Last Thursday, the 2nd April 2015 I went with fifteen otherFriends of the Goulburn Regional Art Gallery on a tour of the Australian War Memorial Museum in Canberra, our Nations Capital. The trip was organised by the Goulburn Regional Art Gallery as it is currently presenting an exhibition titled ‘A salute – Aussie Soldier from 1915 meets Young Turk in 2015’. The Goulburn exhibition recognises the sacrifices made by all sides in the Great War of 1914-1918.
The Australian War Memorial Museum in Canberra has devoted one of its many display areas to showcase part of their collection of World War 1 relics which dovetail nicely with the exhibition at our local gallery.
As you will see from the following image, taken from the front entrance to the Memorial, a broad boulevard leads the eye, firstly, to the old Australian Parliament House and then on towards the home of the Australian Government’s new Parliament House, adorned by the wonderful flag pole and our national flag.
On arrival, we were met by our appointed guide and immediately commenced our tour. Our first stop was for orientation and took place next to a bullet riddled small boat saved from the battle front for future generations by a forward thinking official civilian war correspondent. Our guide is the distinguished looking man facing our small group.
Photography, minus flash, is welcome throughout the museum which is bursting at the seams with intriguing artefacts of the period.
Many famous WW1 battles are explained by detailed dioramas and after a couple of hours pausing from time to time for detailed information from our guide, we stopped at a diorama depicting the final hours of the conflict on the 11th November, 1918.
After a short lunch, our tour concluded with a brief explanation of the conservation process undertaken by the conservators and we then boarded our coach for the return home.
Our tour was an emotional and educational experience. The participants were unanimous in their desire to return to the Museum as there is so much of historical interest to be seen there.
The following image depicts the back view of the Museum. After all, everyone photographs the front.
Hope you enjoyed the images and the read.
3 thoughts on “THE AUSTRALIAN WAR MEMORIAL MUSEUM, CANBERRA, ACT.”

Short task a:
Please count the lines in the rows below that contain the string "planeOp", treating case as significant, and reply with only that number.

Available data:
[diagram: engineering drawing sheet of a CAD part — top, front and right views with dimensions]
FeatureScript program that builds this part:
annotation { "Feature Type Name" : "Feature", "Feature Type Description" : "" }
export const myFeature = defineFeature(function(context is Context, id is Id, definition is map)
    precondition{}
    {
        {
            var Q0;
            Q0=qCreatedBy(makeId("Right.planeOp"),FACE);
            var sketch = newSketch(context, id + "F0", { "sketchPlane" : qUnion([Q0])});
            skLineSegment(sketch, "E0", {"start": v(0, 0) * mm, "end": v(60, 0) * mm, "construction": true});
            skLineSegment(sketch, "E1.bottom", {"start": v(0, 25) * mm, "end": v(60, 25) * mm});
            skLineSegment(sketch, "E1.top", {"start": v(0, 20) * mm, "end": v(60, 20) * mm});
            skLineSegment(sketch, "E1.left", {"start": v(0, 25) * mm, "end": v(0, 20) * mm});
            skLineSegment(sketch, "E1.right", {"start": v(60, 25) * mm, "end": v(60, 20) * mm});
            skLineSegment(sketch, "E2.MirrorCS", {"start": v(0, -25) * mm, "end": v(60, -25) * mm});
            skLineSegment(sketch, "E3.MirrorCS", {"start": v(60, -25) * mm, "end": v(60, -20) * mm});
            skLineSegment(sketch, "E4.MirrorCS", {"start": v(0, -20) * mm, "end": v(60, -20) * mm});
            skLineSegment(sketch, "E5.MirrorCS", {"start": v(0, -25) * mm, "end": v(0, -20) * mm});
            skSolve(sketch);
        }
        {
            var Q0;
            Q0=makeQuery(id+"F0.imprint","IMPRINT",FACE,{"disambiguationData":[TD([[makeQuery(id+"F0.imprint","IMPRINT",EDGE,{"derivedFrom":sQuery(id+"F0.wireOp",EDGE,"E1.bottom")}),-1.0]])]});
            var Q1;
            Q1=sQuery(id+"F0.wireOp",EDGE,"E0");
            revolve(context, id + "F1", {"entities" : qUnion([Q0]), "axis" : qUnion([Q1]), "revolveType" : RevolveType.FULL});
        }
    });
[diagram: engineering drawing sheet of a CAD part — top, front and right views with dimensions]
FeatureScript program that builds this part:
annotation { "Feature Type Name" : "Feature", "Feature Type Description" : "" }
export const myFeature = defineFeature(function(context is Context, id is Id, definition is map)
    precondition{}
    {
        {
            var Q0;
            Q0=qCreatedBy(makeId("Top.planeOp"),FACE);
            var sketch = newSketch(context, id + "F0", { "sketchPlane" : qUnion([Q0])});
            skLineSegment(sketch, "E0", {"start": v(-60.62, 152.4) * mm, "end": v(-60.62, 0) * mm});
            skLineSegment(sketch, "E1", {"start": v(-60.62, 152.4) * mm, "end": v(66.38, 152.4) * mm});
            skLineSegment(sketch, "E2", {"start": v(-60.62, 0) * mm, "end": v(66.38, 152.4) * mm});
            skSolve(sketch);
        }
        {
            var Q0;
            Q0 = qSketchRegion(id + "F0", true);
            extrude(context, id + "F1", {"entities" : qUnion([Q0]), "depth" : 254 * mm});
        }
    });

Short task b:
In the war memorial tour account above, what did the diorama where the group stopped depict?

Expected output a:
2

Expected output b:
The final hours of the conflict on the 11th November, 1918.